The  applicant has been accused on the basis of a memorandum under Section 27 of the Evidence Act given by the co-accused person, but nothing has been recovered from his possession. Therefore, in the eyes of law, there is no evidential value of the aforesaid memorandum.   

“The word ‘harbour’ used in Section 216 of IPC must be construed liberally. The person at whose instance harbouring is effected commits the offence, but mere giving of meal to those who are proclaimed offenders is not an offence within the meaning of Section 216 because in the absence of any evidence to that effect it cannot be held that the intention of the applicant / accused was to prevent the main accused from being apprehended. It must be shown that it was with an intention of preventing the harboured man from being apprehended”, the Court held.

Looking to the facts and circumstances of the case, the Court found that the applicant is the wife of the main accused, but she neither met her husband directly nor helped him in any manner. In the facts and circumstances of the  case, prosecution has failed to prove that the applicant was harbouring the main accused with an intention to prevent the harboured person from being apprehended. Therefore, the Trial Court has committed an error in framing charges against the applicant for offence punishable under Section 216 and 120-B of IPC.

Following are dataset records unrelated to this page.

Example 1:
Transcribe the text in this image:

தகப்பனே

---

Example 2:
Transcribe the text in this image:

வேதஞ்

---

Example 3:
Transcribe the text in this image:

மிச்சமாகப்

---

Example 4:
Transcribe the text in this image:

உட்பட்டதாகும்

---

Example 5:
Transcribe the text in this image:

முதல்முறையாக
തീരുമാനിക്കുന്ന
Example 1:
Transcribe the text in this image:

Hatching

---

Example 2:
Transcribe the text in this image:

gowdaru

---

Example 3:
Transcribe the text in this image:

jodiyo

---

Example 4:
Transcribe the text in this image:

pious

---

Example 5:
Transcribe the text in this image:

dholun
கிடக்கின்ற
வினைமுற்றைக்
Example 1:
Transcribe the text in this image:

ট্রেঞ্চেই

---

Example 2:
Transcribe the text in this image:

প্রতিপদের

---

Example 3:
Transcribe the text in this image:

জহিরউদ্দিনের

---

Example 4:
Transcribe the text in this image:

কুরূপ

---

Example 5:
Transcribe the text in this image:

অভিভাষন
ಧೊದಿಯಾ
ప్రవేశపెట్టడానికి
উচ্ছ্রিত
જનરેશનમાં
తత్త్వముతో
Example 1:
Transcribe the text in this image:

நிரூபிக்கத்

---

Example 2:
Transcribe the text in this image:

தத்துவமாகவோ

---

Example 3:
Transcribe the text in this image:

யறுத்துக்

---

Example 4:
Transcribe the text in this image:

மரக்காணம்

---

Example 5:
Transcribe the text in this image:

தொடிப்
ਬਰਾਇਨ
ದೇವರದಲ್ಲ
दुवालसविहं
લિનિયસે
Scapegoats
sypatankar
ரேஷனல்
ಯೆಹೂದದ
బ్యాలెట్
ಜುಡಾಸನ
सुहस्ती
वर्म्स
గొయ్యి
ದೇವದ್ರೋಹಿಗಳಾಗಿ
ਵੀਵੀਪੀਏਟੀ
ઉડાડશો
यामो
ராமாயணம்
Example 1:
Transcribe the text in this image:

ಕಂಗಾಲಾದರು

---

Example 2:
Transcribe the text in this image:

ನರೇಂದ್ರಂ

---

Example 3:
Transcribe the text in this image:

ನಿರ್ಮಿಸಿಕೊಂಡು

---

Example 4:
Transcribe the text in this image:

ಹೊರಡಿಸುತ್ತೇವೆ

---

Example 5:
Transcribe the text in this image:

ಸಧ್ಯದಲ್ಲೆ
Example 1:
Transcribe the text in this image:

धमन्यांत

In view of the aforesaid discussion, the Court is of the considered view that the prosecution of the applicant tantamount to abuse of process of law. Hence, it is a fit case where the inherent power conferred under Section 482 of Cr.P.C. can be exercised. Consequently, the petition is allowed and FIR and further proceedings including the proceedings pending in Criminal Case before the Judicial Magistrate First Class, Ratlam and order of framing charges against the applicant are hereby quashed.